Commissioner Larry Suffredin, a North suburban Democrat, said: “I don’t think that in public life anyone should get life appointments other than United States district court judges, appellate judges and Supreme Court judges, because the constitution gives them that.”
In addition, the board signed off on a measure that sets a 60-day limit on how long bodies can remain at the morgue, with some exceptions.
Commissioners passed the measures the same day they were briefed about an ongoing internal review of staff complaints about overcrowding and unsanitary conditions at morgue — first reported by the Sun-Times.
Robin Kelly, chief administrative officer, told the board she and her staffers — dispatched to look in to the issues after January news reports — recorded 363 bodies at the morgue. Just under half, or 175, qualified for public funding for burial, however there were some delays in cutting the checks to pay for them.
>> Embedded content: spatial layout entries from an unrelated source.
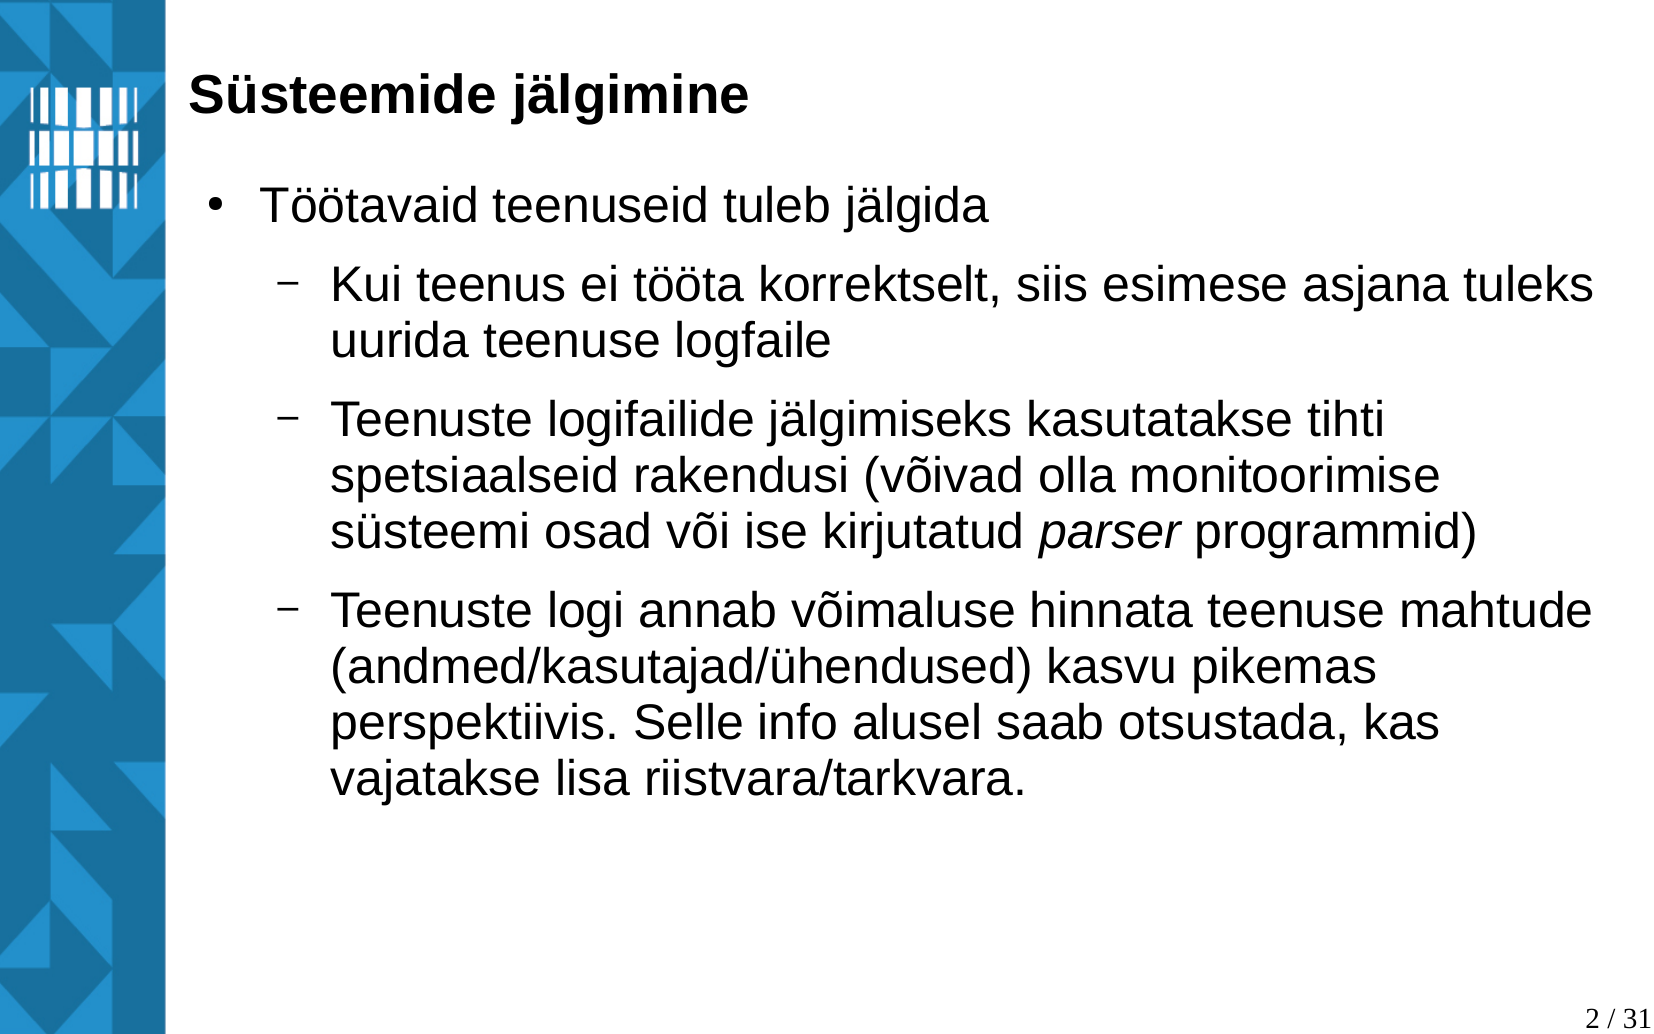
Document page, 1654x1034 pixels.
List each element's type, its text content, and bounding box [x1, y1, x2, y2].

list Töötavaid teenuseid tuleb jälgida Kui teenus ei tööta korrektselt, siis esimese asjana tuleks uurida teenuse logfaile Teenuste logifailide jälgimiseks kasutatakse tihti spetsiaalseid rakendusi (võivad olla monitoorimise süsteemi osad või ise kirjutatud parser programmid) Teenuste logi annab võimaluse hinnata teenuse mahtude (andmed/kasutajad/ühendused) kasvu pikemas perspektiivis. Selle info alusel saab otsustada, kas vajatakse lisa riistvara/tarkvara. [188, 177, 1642, 846]
title Süsteemide jälgimine [188, 41, 1565, 148]
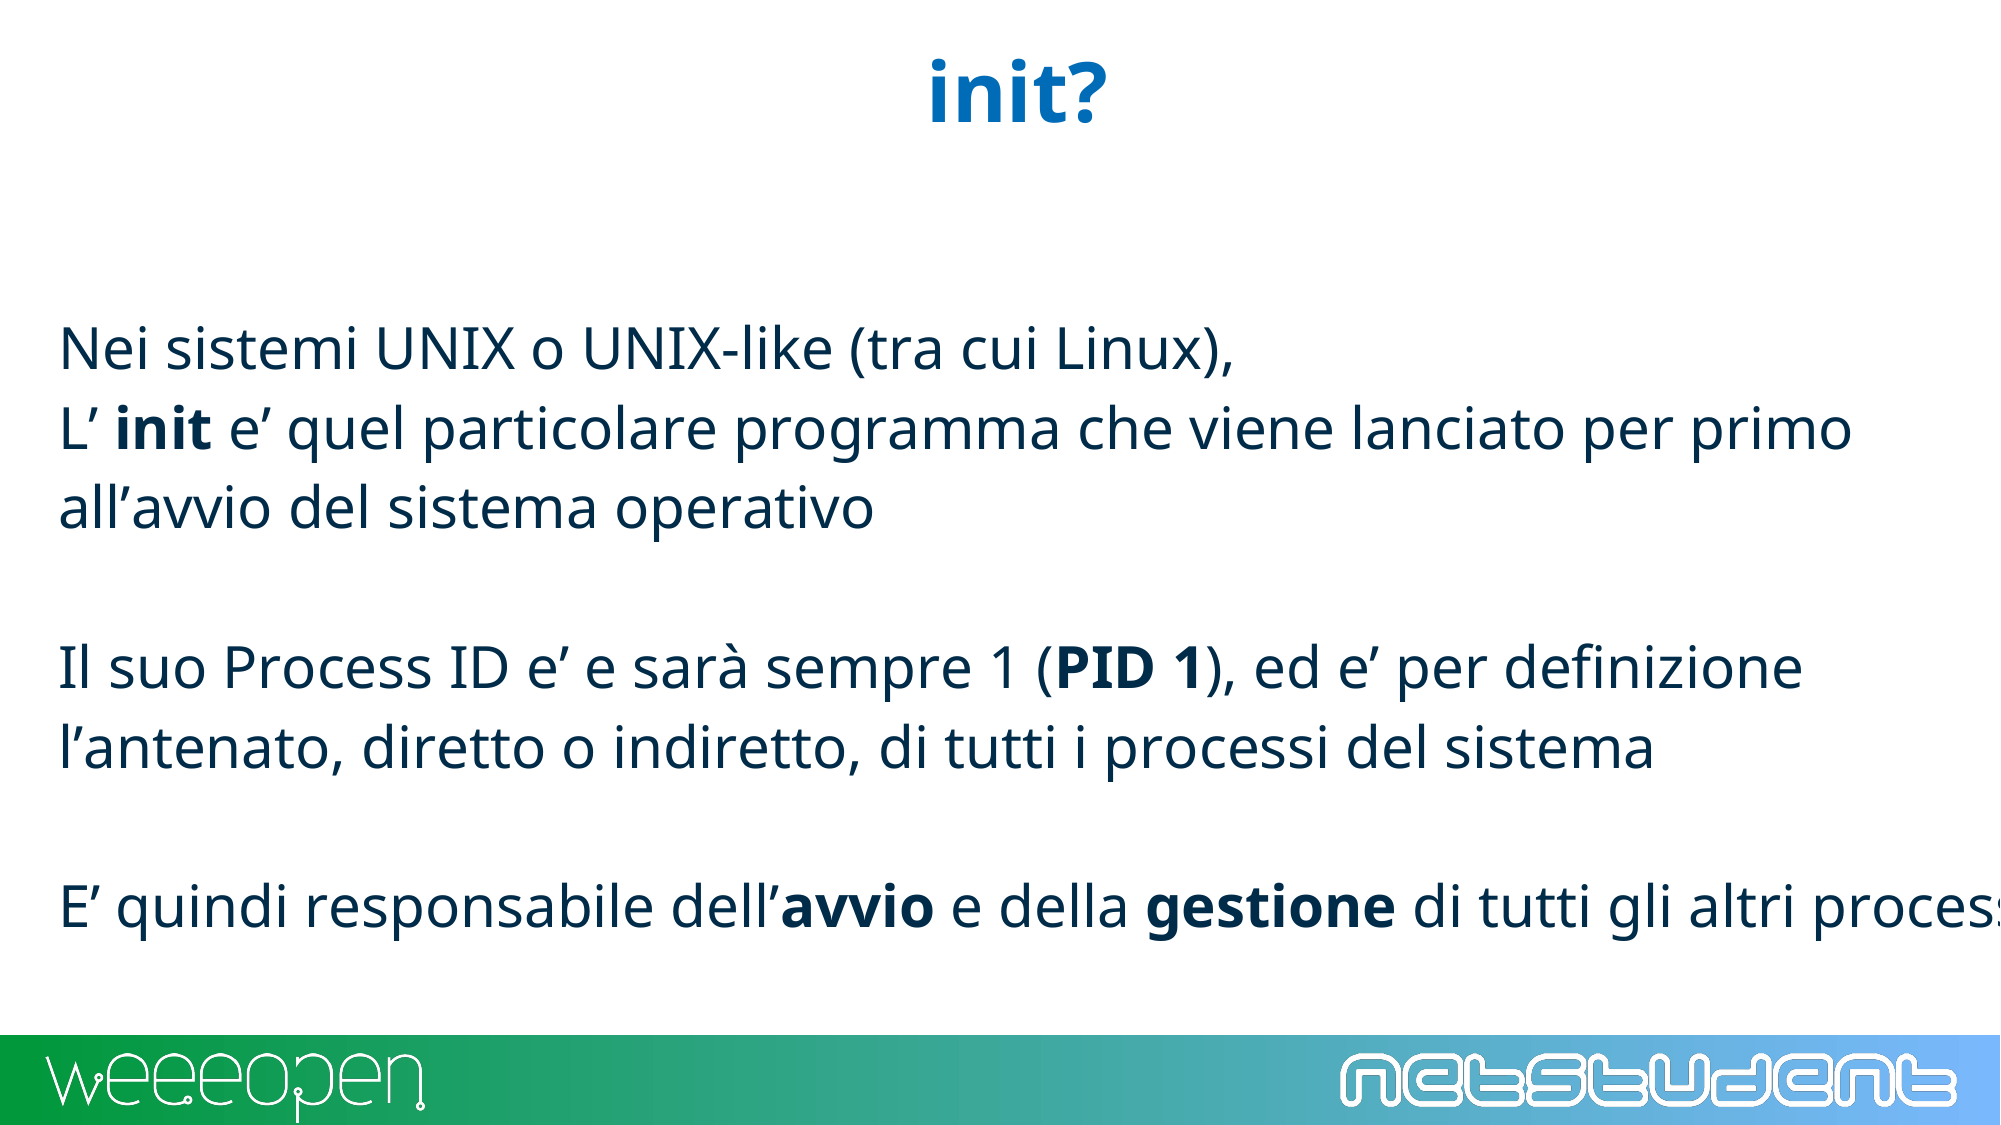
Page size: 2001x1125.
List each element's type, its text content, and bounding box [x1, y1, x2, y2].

text_box L’ init e’ quel particolare programma che viene lanciato per primo [58, 386, 1492, 461]
text_box all’avvio del sistema operativo [58, 466, 710, 541]
text_box [0, 0, 2000, 1125]
text_box l’antenato, diretto o indiretto, di tutti i processi del sistema [58, 706, 1324, 780]
text_box Nei sistemi UNIX o UNIX-like (tra cui Linux), [58, 307, 999, 381]
picture [45, 1053, 425, 1123]
text_box E’ quindi responsabile dell’avvio e della gestione di tutti gli altri processi [58, 865, 1634, 940]
text_box Il suo Process ID e’ e sarà sempre 1 (PID 1), ed e’ per definizione [58, 626, 1430, 700]
picture [1340, 1053, 1957, 1107]
text_box init? [926, 33, 1074, 139]
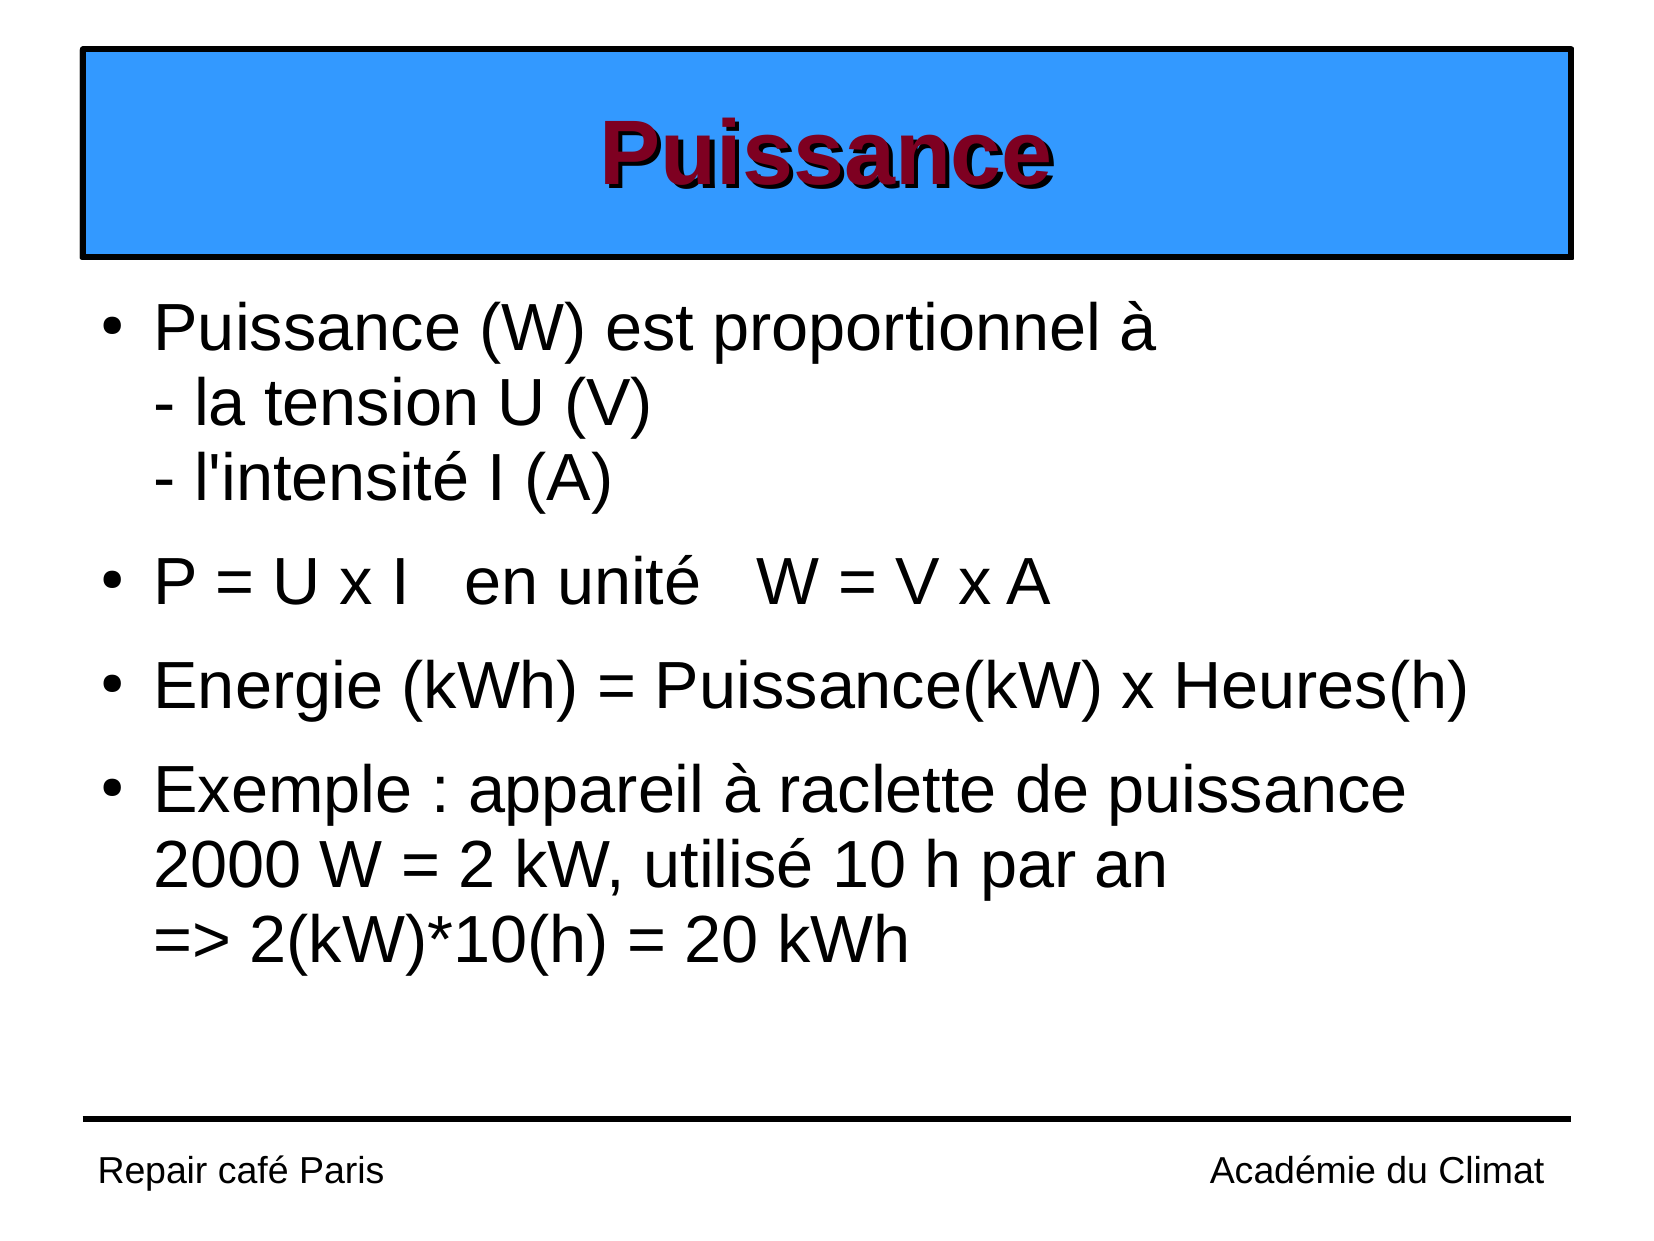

In her report, she steered clear of laying the blame on management.
Commissioner John Fritchey questioned why Jones wasn’t there to testify about the state of the morgue.
“It would have been reasonable to be able to ask her or hear from her — in her professional opinion, are these conditions comparable to what we’d see in other areas? Were mistakes made?” Fritchey said. “There’s an inescapable perception she’s hiding.”
Jones hasn’t returned calls for comment since January. Preckwinkle has also admitted to muzzling Jones at past events, saying it wouldn’t be appropriate for Jones to comment at this point.
Kelly said that an offer was emailed to the commissioners to meet privately with her and Jones.
County Board President Toni Preckwinkle has been critical of morgue management. But Thursday Preckwinkle was vague about Jones’ future.
“We’ve come to no conclusion about the leadership of the medical examiner’s office,” she said. “That’s still under review.”
Also Thursday, the board:
◆ approved a measure renaming the criminal courts building at 26th and California to “The Honorable George N. Leighton Criminal Court Building.” Leighton, 99, served as Cook County Circuit Court judge, the first African American to sit on the Illinois Appellate Court and a federal judge.
◆ voted down commissioner John Fritchey’s proposal to have voters on the November ballot decide whether to abolish or keep the Recorder of Deeds office, which records property deeds, liens and titles. The measure died in a 9-8 vote of the county board’s finance committee.